#### Page excerpt

The push for more potent drugs has led to more dangerous practices by suppliers. According to the Atlanta Journal-Constitution, many distributors are lacing products like Xanax, heroin, and Oxycodone with fentanyl, a highly potent opioid used for anesthesia, without their buyers’ knowledge.

As suppliers’ use of fentanyl has increased, so have the fatalities related to synthetic drug overdose, according to investigator Eric Minter at the Dekalb County Medical Examiner’s Office.

Minter told The Signal that, in 2016, there was a total of 87 drug-related deaths, 13 percent of which were related to fentanyl. But in 2017, there were 102 drug-related deaths, 30 percent of which were related to fentanyl. He added that in 2017, compositely, 57 percent of total deaths were opiate related, and nine percent were related to synthetic drugs.

The Medical Examiner’s office only recently started closely tracking fentanyl-related deaths, which, he says, were when the U.S. Attorney’s office formed the Northern District of Georgia Heroin Working Group (HWG) in 2015.

A SLIPPERY SLOPE

Nick Sheridan, a graphic design student at Georgia State, said Atlanta is a hotspot for drug activity.

“There’s certain parts of this country where you couldn’t even get your hands on a certain drug if you wanted to. In Atlanta, it’s everywhere, drugs are everywhere, in mass quantities flowing through the city,” Sheridan said. He thinks that Georgia State is “at the mercy of the surrounding environment.”

Sheridan said when he first came to Georgia State, he noticed drugs all around, especially pharmaceuticals like Adderall and Xanax. A big component to people turning to these drugs, he said, is academic pressure.

“People who don’t even consider themselves users of drugs will take Adderall because of how much pressure they feel to do well in school. And it is so around, and it is so easy to attain, and anyone who has a prescription is pretty much willing to sell it,” he said.

Sheridan also said Xanax use is becoming “an epidemic” amongst young people, and thinks that the risk associated with it is extremely high. He said he’s known people that have gone into rehabilitation for addiction, in some cases for heroin, and that “it all starts with Xanax.”

A “slippery slope” ensues, according to Sheridan. As stated in a 2017 National Institute on Drug Abuse (NIDA) report, benzodiazepines like Xanax are typically used to treat anxiety and insomnia, and prescription opiates are typically used to relieve pain.

########
#### Excerpted data

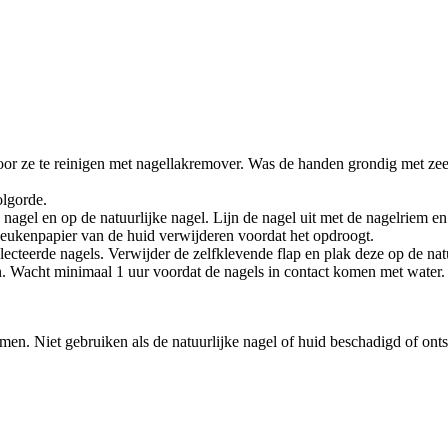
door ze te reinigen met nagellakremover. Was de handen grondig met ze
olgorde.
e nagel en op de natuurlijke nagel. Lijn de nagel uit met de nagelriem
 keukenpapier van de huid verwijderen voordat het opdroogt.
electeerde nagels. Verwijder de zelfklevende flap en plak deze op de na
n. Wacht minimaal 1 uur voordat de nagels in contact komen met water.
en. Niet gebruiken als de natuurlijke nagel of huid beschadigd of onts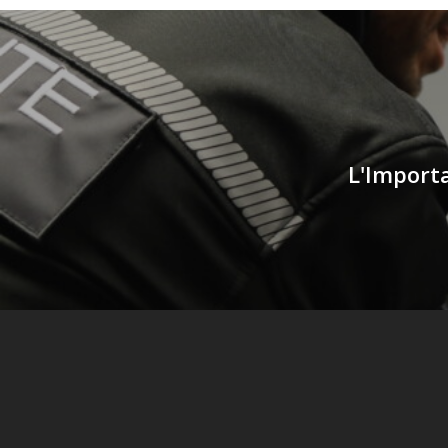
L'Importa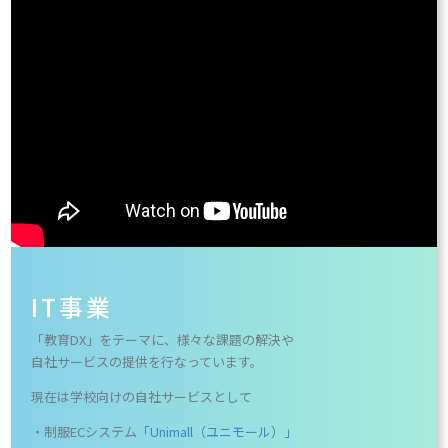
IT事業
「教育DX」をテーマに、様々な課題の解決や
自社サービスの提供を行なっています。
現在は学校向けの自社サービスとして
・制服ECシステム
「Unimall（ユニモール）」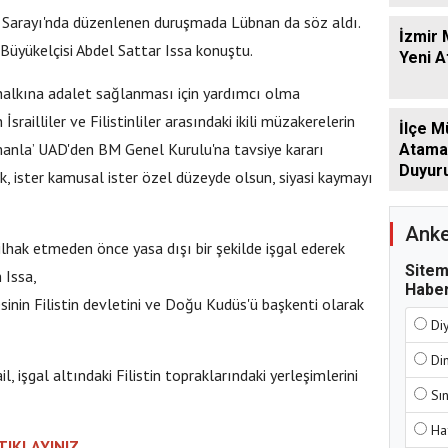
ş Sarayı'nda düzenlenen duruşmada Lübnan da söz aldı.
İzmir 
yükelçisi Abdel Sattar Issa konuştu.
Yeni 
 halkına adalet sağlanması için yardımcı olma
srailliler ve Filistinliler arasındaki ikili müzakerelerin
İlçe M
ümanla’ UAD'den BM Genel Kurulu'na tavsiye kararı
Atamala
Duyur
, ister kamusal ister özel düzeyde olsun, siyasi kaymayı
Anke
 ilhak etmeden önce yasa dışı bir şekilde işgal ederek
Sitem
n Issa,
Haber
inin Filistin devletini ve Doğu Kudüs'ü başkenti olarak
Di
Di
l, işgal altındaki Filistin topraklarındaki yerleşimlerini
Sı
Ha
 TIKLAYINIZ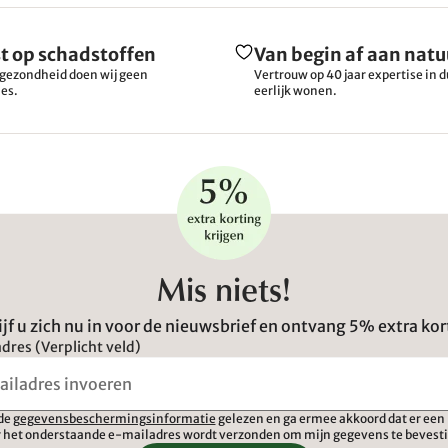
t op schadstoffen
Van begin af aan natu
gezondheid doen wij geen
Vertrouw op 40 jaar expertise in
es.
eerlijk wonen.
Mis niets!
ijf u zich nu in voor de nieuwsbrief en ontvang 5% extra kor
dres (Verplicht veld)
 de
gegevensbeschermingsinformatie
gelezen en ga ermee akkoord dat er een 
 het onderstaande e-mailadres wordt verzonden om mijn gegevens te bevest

########
#### Excerpted data

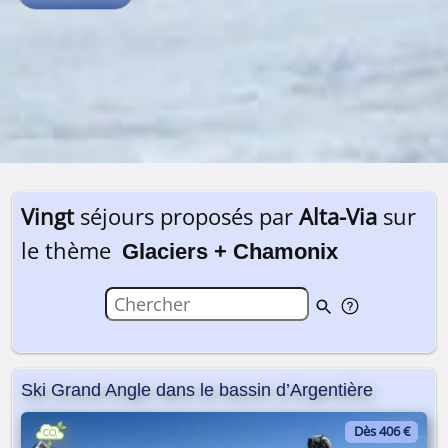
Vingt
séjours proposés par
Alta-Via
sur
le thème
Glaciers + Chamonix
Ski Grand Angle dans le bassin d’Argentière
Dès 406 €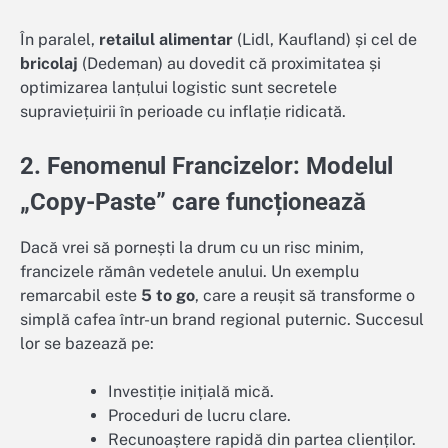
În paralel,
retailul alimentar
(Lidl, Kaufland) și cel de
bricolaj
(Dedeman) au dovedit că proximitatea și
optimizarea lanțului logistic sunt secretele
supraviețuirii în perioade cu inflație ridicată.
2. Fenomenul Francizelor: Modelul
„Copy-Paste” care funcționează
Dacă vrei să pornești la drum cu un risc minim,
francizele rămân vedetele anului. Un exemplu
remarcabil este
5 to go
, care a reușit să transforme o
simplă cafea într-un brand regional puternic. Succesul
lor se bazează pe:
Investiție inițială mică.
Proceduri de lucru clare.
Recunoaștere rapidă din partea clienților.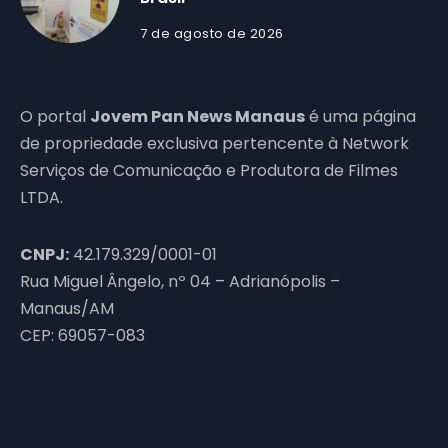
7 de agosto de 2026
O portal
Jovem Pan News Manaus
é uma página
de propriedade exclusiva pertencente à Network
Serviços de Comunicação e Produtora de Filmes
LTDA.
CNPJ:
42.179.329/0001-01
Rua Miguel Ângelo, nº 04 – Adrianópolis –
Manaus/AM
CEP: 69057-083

########
#### Excerpted data

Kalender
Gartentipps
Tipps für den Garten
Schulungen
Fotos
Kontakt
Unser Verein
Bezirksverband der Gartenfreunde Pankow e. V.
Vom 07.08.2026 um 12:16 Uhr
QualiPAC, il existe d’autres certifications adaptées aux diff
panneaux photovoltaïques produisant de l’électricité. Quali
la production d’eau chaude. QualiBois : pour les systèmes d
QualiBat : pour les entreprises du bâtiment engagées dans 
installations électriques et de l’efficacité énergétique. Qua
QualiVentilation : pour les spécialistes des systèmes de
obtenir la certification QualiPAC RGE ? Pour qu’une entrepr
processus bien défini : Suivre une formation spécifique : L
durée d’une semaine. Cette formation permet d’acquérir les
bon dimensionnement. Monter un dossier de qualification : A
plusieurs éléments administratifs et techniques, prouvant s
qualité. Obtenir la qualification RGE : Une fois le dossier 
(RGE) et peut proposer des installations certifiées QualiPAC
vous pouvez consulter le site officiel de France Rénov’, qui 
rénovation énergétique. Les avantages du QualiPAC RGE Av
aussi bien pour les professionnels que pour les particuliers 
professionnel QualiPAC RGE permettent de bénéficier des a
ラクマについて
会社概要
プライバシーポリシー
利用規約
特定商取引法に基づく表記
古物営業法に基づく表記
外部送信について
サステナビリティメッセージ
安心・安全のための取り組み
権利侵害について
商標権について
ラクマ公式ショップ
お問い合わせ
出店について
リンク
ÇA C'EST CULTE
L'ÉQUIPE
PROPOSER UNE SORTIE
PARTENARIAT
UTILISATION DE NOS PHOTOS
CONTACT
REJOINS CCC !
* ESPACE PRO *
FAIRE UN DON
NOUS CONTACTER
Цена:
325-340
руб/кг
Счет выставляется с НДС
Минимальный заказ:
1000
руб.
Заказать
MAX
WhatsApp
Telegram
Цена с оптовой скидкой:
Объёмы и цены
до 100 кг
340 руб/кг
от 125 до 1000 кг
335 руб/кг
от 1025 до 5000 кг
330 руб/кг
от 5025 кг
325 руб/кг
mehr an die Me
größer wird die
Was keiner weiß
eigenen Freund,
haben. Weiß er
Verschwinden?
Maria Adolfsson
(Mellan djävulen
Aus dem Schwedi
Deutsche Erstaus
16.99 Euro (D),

########

## Work instruction
Continue the article on fentanyl and drug use around Georgia State, picking up after its final sentence.

## Exercise answer
In most people, the two drugs produce similar effects, and many patients are co-prescribed both. But the recreational combination of the two has proven to be fatal.

And with the prevalence of fentanyl in street-bought Xanax and heroin, the risk becomes even greater.

Minter said in Dekalb county alone 30 percent of drug-related deaths have been opiate-related, and additional 30 percent have been fentanyl-related.

A Georgia State student in recovery from opiate addiction, who wished to remain anonymous, said he has known 12 people personally who have overdosed and died on fentanyl in the past two years.”

“It was a lot of young people, literally, like, 16 to 25,” the student said, adding that he finds the spread of fentanyl to be “terribly frightening.”

“I mean, I’ve been there in my experience. There’s no way legitimately for them to know,” he said. “Because now, nobody’s able to tell, they’ll just hand you a bag literally 40 times stronger than what you’re used to, and you do it, and you just croak immediately.”

He also said there’s a huge challenge when it comes to recovery. “Opiate addicts are just constantly going in and out of rehab,” he said. “They’re a lot less likely to recover. And none of the young people are really recovering that much.”

He said he believes a large contributor to a lack of recovery is today’s culture, and how young people are normalizing abnormal behavior.

“Now, it’s cool to just do really awful things, and have no life, and do drugs,” the student said.

Dew reconciled this student’s encounters with the dangers of fentanyl, and maintained that those dangers do indeed produce serious consequences.

“I have talked to emergency room doctors in metro Atlanta, and they are seeing more young adults coming in with psychotic symptoms or with extreme agitation or paranoia, and it’s because of their substance use,” Dew said.